CHICAGO (WLS) -- Thursday marks 50 years since a United Airlines Flight 553 crashed on approach to Midway Airport, slamming into a Chicago neighborhood just southeast of the airport.

The Boeing 737 crashed into several homes near 70th Place and Lawndale Avenue, as well as neighboring streets.

Bungalows have been rebuilt and life went on in the Southwest Side neighborhood, but the sound of the plane crashing into the ground stays with Evan Cotter Junior 50 years later.

"From the time I heard the airplane to the time it impacted the house was about five seconds and just before it crashed, you could tell the plane was too low to be that loud. I knew that plane was in trouble," Cotter recalled. "It sounded like the neighborhood was exploding, it sounded like a gas explosion."

Just 12 years old at the time, Cotter had just returned home from school. He was changing clothes to go play hockey when he heard a plane that sounded way too low. Five seconds later, United Flight 553 slammed into the neighborhood, killing 43 of the 61 people on board. Two others on the ground also died.

"My mother was actually in the kitchen and she saw the tail of plane go by through the kitchen window as it went through the house next door and it crashed through a row of houses across the street," Cotter said.

The home next door and three others across the street were destroyed, killing 2 of Cotter's neighbors. The flight was on its way from Washington D.C to Nebraska with a scheduled stop at Chicago's Midway.

Besides Cotter's two neighbors who were killed, the wife of a Watergate organizer, a CBS News national correspondent and a Chicago Congressman from the West Side were among the 43 people on board who died.

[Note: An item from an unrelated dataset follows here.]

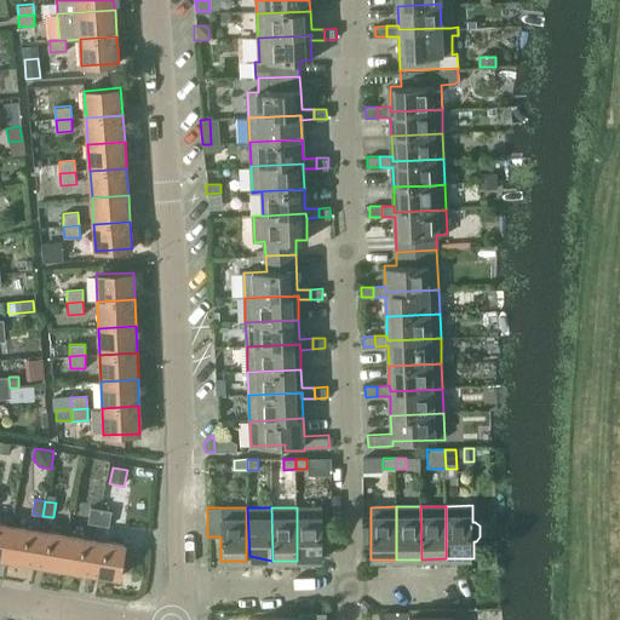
[(322,507),(297,507),(297,561),(322,561),(322,507)]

Dorothy Hunt was carrying $10,000 in $100 bills at the time of the crash, spawning conspiracy theories that the money was connected to Watergate and that the plane was sabotaged.

Cotter said he and his mother would have been killed had the right wing that struck the back half of their home not fallen off.

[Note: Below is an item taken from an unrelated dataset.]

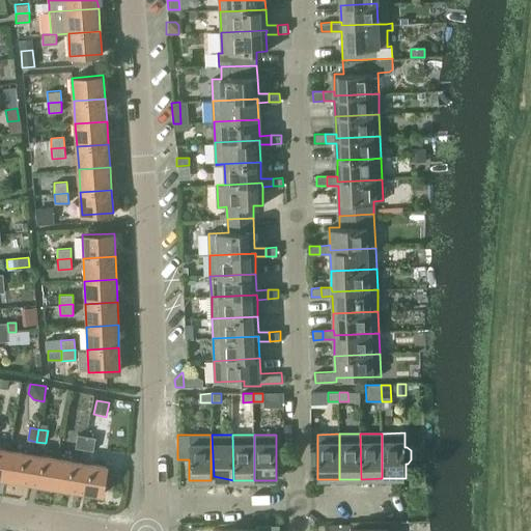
[(78,436),(76,448),(84,449),(86,437),(78,436)]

"The right wing struck a large portion, about 14 feet struck back of the house, fortunately it fell off and that is what spared my mother and I," he said.

"Debris sprayed everywhere. Everything in my house went sideways," Cotter said. "A piece of the airplane flew through my sisters bedroom window, which I still have this today."

For 50 years, Cotter has kept the piece in an old box, reminding him of a horrible day that now has become a very distant memory.

"It was kinda of personal, it's not like we found outside, it was in the house, so my family said let's just keep it, it was a piece of memorabilia, it just reminds us of just how bad the experience really was," Cotter said.

Cotter may not think about the crash anymore, but the 62 year old who still lives on W. 70th Place will never forget it.

"For a number of years, I had nightmares for a long time," Cotter said. "Like they say, time heals all. It's been a long time, I don't think about it much anymore."